SUPPLIED INFORMATION:

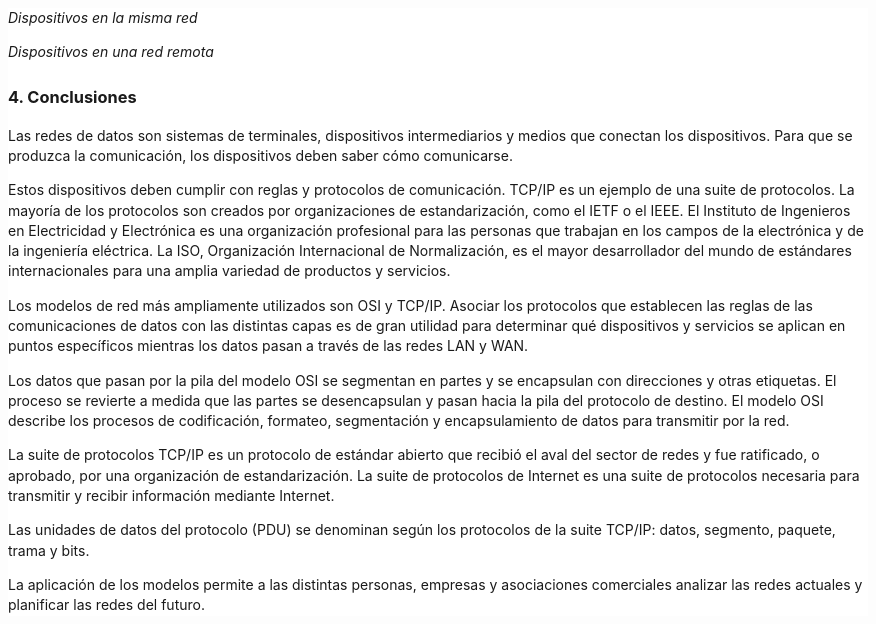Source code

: *Dispositivos en la misma red*

*Dispositivos en una red remota*

### 4. Conclusiones
Las redes de datos son sistemas de terminales, dispositivos intermediarios y medios que conectan los dispositivos. Para que se produzca la comunicación, los dispositivos deben saber cómo comunicarse.

Estos dispositivos deben cumplir con reglas y protocolos de comunicación. TCP/IP es un ejemplo de una suite de protocolos. La mayoría de los protocolos son creados por organizaciones de estandarización, como el IETF o el IEEE. El Instituto de Ingenieros en Electricidad y Electrónica es una organización profesional para las personas que trabajan en los campos de la electrónica y de la ingeniería eléctrica. La ISO, Organización Internacional de Normalización, es el mayor desarrollador del mundo de estándares internacionales para una amplia variedad de productos y servicios.

Los modelos de red más ampliamente utilizados son OSI y TCP/IP. Asociar los protocolos que establecen las reglas de las comunicaciones de datos con las distintas capas es de gran utilidad para determinar qué dispositivos y servicios se aplican en puntos específicos mientras los datos pasan a través de las redes LAN y WAN.

Los datos que pasan por la pila del modelo OSI se segmentan en partes y se encapsulan con direcciones y otras etiquetas. El proceso se revierte a medida que las partes se desencapsulan y pasan hacia la pila del protocolo de destino. El modelo OSI describe los procesos de codificación, formateo, segmentación y encapsulamiento de datos para transmitir por la red.

La suite de protocolos TCP/IP es un protocolo de estándar abierto que recibió el aval del sector de redes y fue ratificado, o aprobado, por una organización de estandarización. La suite de protocolos de Internet es una suite de protocolos necesaria para transmitir y recibir información mediante Internet.

Las unidades de datos del protocolo (PDU) se denominan según los protocolos de la suite TCP/IP: datos, segmento, paquete, trama y bits.

La aplicación de los modelos permite a las distintas personas, empresas y asociaciones comerciales analizar las redes actuales y planificar las redes del futuro.
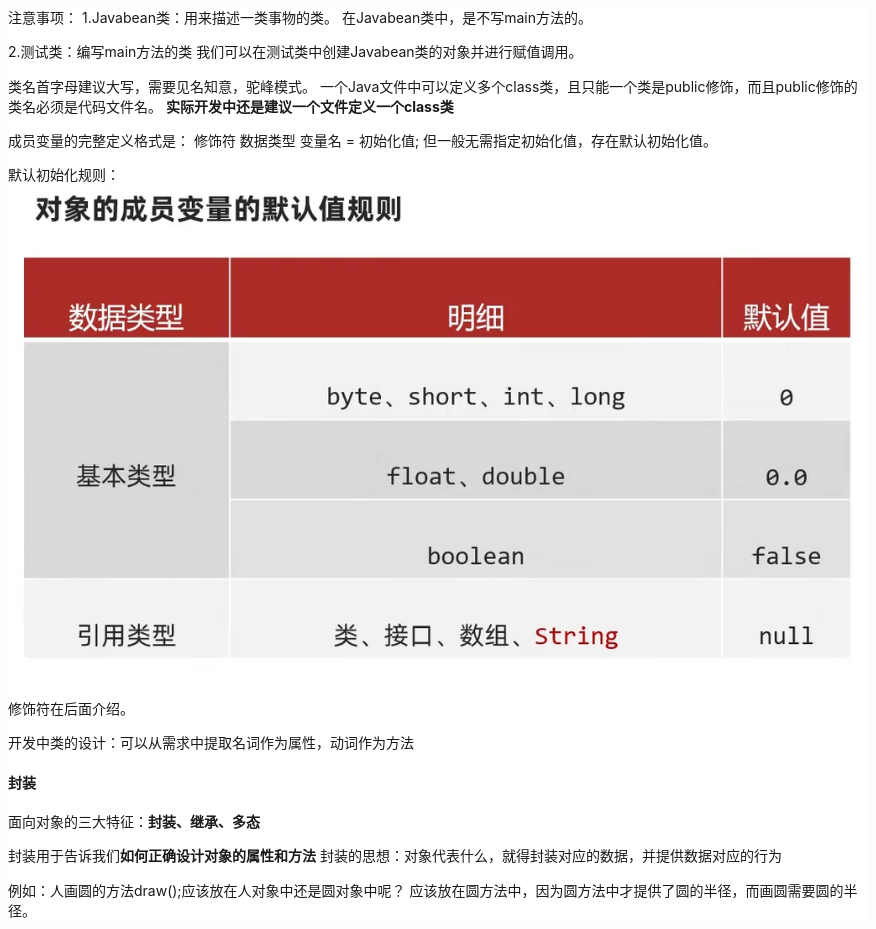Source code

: 注意事项：
1.Javabean类：用来描述一类事物的类。
在Javabean类中，是不写main方法的。

2.测试类：编写main方法的类
我们可以在测试类中创建Javabean类的对象并进行赋值调用。

类名首字母建议大写，需要见名知意，驼峰模式。
一个Java文件中可以定义多个class类，且只能一个类是public修饰，而且public修饰的类名必须是代码文件名。
**实际开发中还是建议一个文件定义一个class类**

成员变量的完整定义格式是：
修饰符 数据类型 变量名 = 初始化值; 
但一般无需指定初始化值，存在默认初始化值。

默认初始化规则：
![](Java基础上-初级-photos/截图%202023-09-03%2021-20-07.png)

修饰符在后面介绍。

开发中类的设计：可以从需求中提取名词作为属性，动词作为方法

#### 封装
面向对象的三大特征：**封装、继承、多态**

封装用于告诉我们**如何正确设计对象的属性和方法**
封装的思想：对象代表什么，就得封装对应的数据，并提供数据对应的行为

例如：人画圆的方法draw();应该放在人对象中还是圆对象中呢？
应该放在圆方法中，因为圆方法中才提供了圆的半径，而画圆需要圆的半径。
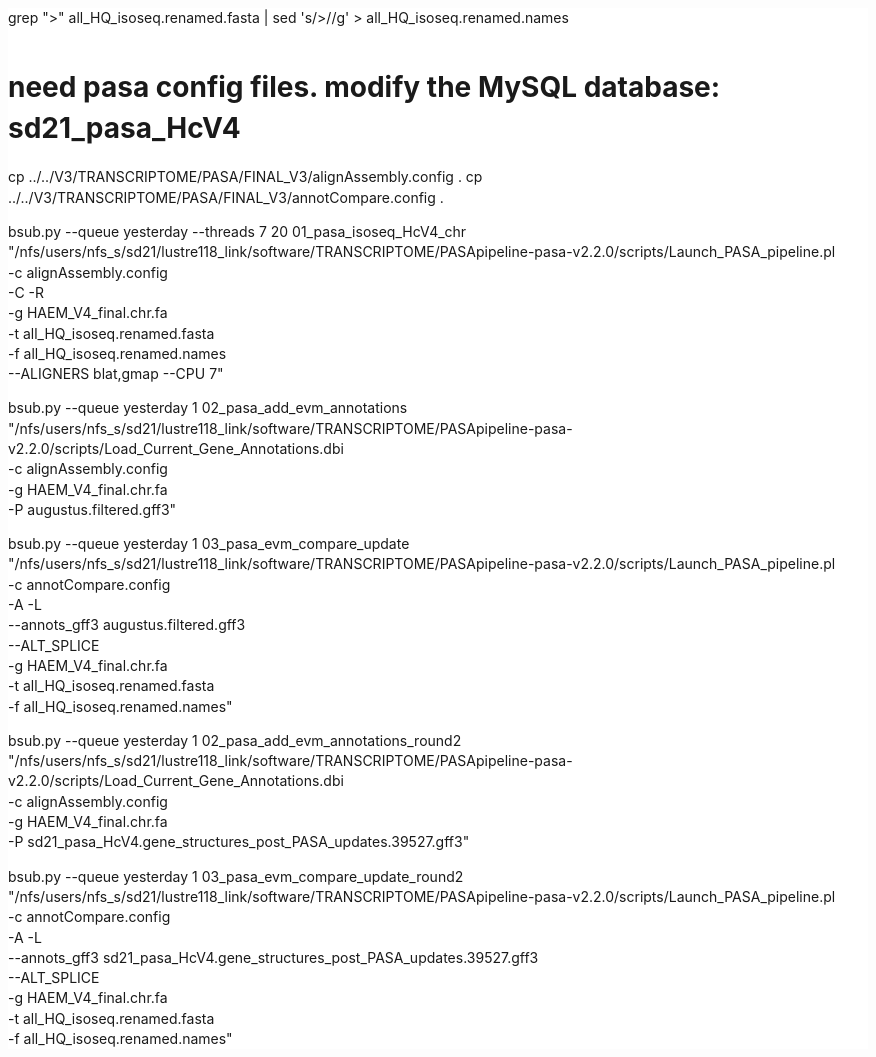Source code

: grep ">" all_HQ_isoseq.renamed.fasta | sed 's/>//g' > all_HQ_isoseq.renamed.names

# need pasa config files. modify the MySQL database: sd21_pasa_HcV4
cp ../../V3/TRANSCRIPTOME/PASA/FINAL_V3/alignAssembly.config .
cp ../../V3/TRANSCRIPTOME/PASA/FINAL_V3/annotCompare.config .

bsub.py --queue yesterday --threads 7 20 01_pasa_isoseq_HcV4_chr \
"/nfs/users/nfs_s/sd21/lustre118_link/software/TRANSCRIPTOME/PASApipeline-pasa-v2.2.0/scripts/Launch_PASA_pipeline.pl \
-c alignAssembly.config \
-C -R \
-g HAEM_V4_final.chr.fa \
-t all_HQ_isoseq.renamed.fasta \
-f all_HQ_isoseq.renamed.names \
--ALIGNERS blat,gmap --CPU 7"


bsub.py --queue yesterday 1 02_pasa_add_evm_annotations \
"/nfs/users/nfs_s/sd21/lustre118_link/software/TRANSCRIPTOME/PASApipeline-pasa-v2.2.0/scripts/Load_Current_Gene_Annotations.dbi \
-c alignAssembly.config \
-g HAEM_V4_final.chr.fa \
-P augustus.filtered.gff3"



bsub.py --queue yesterday 1 03_pasa_evm_compare_update \
"/nfs/users/nfs_s/sd21/lustre118_link/software/TRANSCRIPTOME/PASApipeline-pasa-v2.2.0/scripts/Launch_PASA_pipeline.pl \
-c annotCompare.config \
-A -L \
--annots_gff3 augustus.filtered.gff3 \
--ALT_SPLICE \
-g HAEM_V4_final.chr.fa \
-t all_HQ_isoseq.renamed.fasta \
-f all_HQ_isoseq.renamed.names"



bsub.py --queue yesterday 1 02_pasa_add_evm_annotations_round2 \
"/nfs/users/nfs_s/sd21/lustre118_link/software/TRANSCRIPTOME/PASApipeline-pasa-v2.2.0/scripts/Load_Current_Gene_Annotations.dbi \
-c alignAssembly.config \
-g HAEM_V4_final.chr.fa \
-P sd21_pasa_HcV4.gene_structures_post_PASA_updates.39527.gff3"


bsub.py --queue yesterday 1 03_pasa_evm_compare_update_round2 \
"/nfs/users/nfs_s/sd21/lustre118_link/software/TRANSCRIPTOME/PASApipeline-pasa-v2.2.0/scripts/Launch_PASA_pipeline.pl \
-c annotCompare.config \
-A -L \
--annots_gff3 sd21_pasa_HcV4.gene_structures_post_PASA_updates.39527.gff3 \
--ALT_SPLICE \
-g HAEM_V4_final.chr.fa \
-t all_HQ_isoseq.renamed.fasta \
-f all_HQ_isoseq.renamed.names"
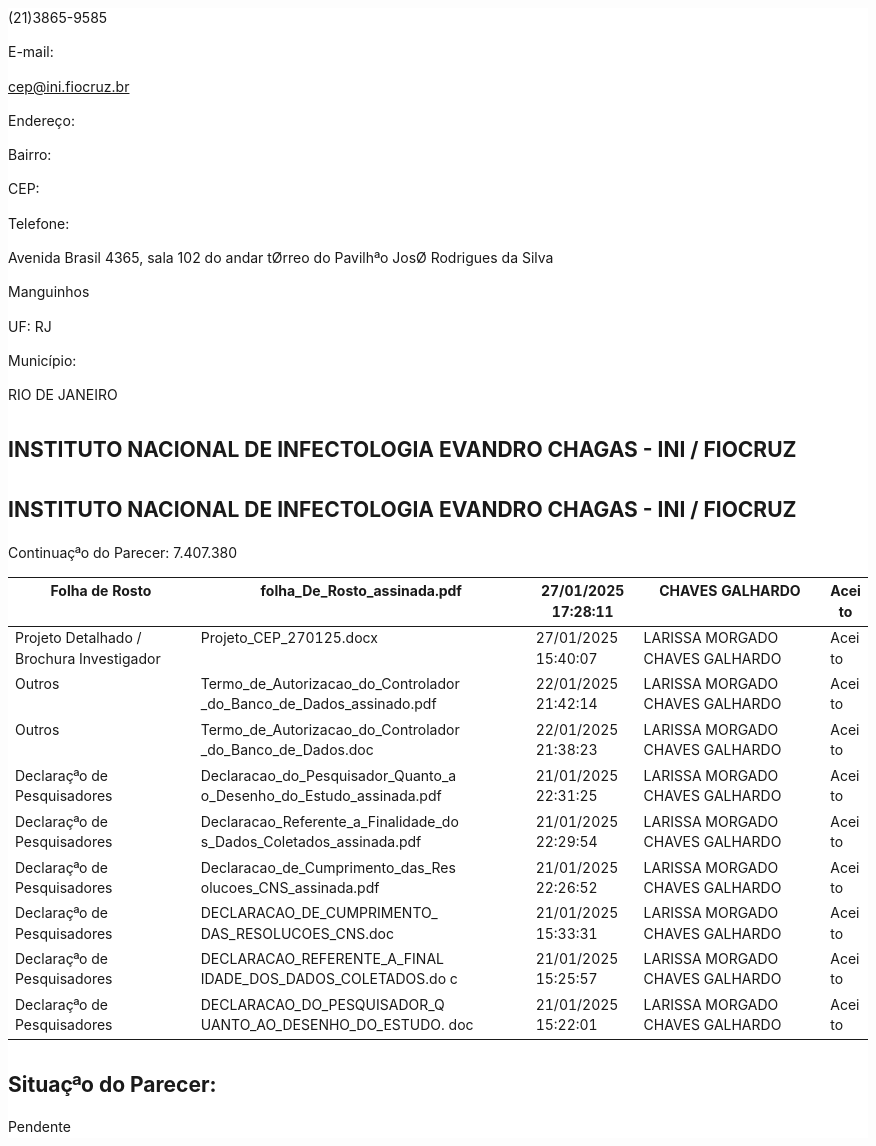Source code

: (21)3865-9585

E-mail:

cep@ini.fiocruz.br

Endereço:

Bairro:

CEP:

Telefone:

Avenida Brasil 4365, sala 102 do andar tØrreo do Pavilhªo JosØ Rodrigues da Silva

Manguinhos

UF: RJ

Município:

RIO DE JANEIRO

## INSTITUTO NACIONAL DE INFECTOLOGIA EVANDRO CHAGAS - INI / FIOCRUZ



## INSTITUTO NACIONAL DE INFECTOLOGIA EVANDRO CHAGAS - INI / FIOCRUZ



Continuaçªo do Parecer: 7.407.380

| Folha de Rosto                            | folha_De_Rosto_assinada.pdf                                         | 27/01/2025 17:28:11   | CHAVES GALHARDO                 | Aceito   |
|-------------------------------------------|---------------------------------------------------------------------|-----------------------|---------------------------------|----------|
| Projeto Detalhado / Brochura Investigador | Projeto_CEP_270125.docx                                             | 27/01/2025 15:40:07   | LARISSA MORGADO CHAVES GALHARDO | Aceito   |
| Outros                                    | Termo_de_Autorizacao_do_Controlador _do_Banco_de_Dados_assinado.pdf | 22/01/2025 21:42:14   | LARISSA MORGADO CHAVES GALHARDO | Aceito   |
| Outros                                    | Termo_de_Autorizacao_do_Controlador _do_Banco_de_Dados.doc          | 22/01/2025 21:38:23   | LARISSA MORGADO CHAVES GALHARDO | Aceito   |
| Declaraçªo de Pesquisadores               | Declaracao_do_Pesquisador_Quanto_a o_Desenho_do_Estudo_assinada.pdf | 21/01/2025 22:31:25   | LARISSA MORGADO CHAVES GALHARDO | Aceito   |
| Declaraçªo de Pesquisadores               | Declaracao_Referente_a_Finalidade_do s_Dados_Coletados_assinada.pdf | 21/01/2025 22:29:54   | LARISSA MORGADO CHAVES GALHARDO | Aceito   |
| Declaraçªo de Pesquisadores               | Declaracao_de_Cumprimento_das_Res olucoes_CNS_assinada.pdf          | 21/01/2025 22:26:52   | LARISSA MORGADO CHAVES GALHARDO | Aceito   |
| Declaraçªo de Pesquisadores               | DECLARACAO_DE_CUMPRIMENTO_ DAS_RESOLUCOES_CNS.doc                   | 21/01/2025 15:33:31   | LARISSA MORGADO CHAVES GALHARDO | Aceito   |
| Declaraçªo de Pesquisadores               | DECLARACAO_REFERENTE_A_FINAL IDADE_DOS_DADOS_COLETADOS.do c         | 21/01/2025 15:25:57   | LARISSA MORGADO CHAVES GALHARDO | Aceito   |
| Declaraçªo de Pesquisadores               | DECLARACAO_DO_PESQUISADOR_Q UANTO_AO_DESENHO_DO_ESTUDO. doc         | 21/01/2025 15:22:01   | LARISSA MORGADO CHAVES GALHARDO | Aceito   |

## Situaçªo do Parecer:

Pendente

PROBLEM STATEMENT:
In everything from the line containing "2.测试类：编写main方法的类" down to the line containing "sed 's/>//g' > all_HQ_isoseq.renamed.names" in the listing, replace "测试类" with "入口类" and leave all else unchanged. Give back only those lines, without the pictures.

WRITTEN RESPONSE:
2.入口类：编写main方法的类
我们可以在入口类中创建Javabean类的对象并进行赋值调用。

类名首字母建议大写，需要见名知意，驼峰模式。
一个Java文件中可以定义多个class类，且只能一个类是public修饰，而且public修饰的类名必须是代码文件名。
**实际开发中还是建议一个文件定义一个class类**

成员变量的完整定义格式是：
修饰符 数据类型 变量名 = 初始化值; 
但一般无需指定初始化值，存在默认初始化值。

默认初始化规则：
![](Java基础上-初级-photos/截图%202023-09-03%2021-20-07.png)

修饰符在后面介绍。

开发中类的设计：可以从需求中提取名词作为属性，动词作为方法

#### 封装
面向对象的三大特征：**封装、继承、多态**

封装用于告诉我们**如何正确设计对象的属性和方法**
封装的思想：对象代表什么，就得封装对应的数据，并提供数据对应的行为

例如：人画圆的方法draw();应该放在人对象中还是圆对象中呢？
应该放在圆方法中，因为圆方法中才提供了圆的半径，而画圆需要圆的半径。
Source code

: grep ">" all_HQ_isoseq.renamed.fasta | sed 's/>//g' > all_HQ_isoseq.renamed.names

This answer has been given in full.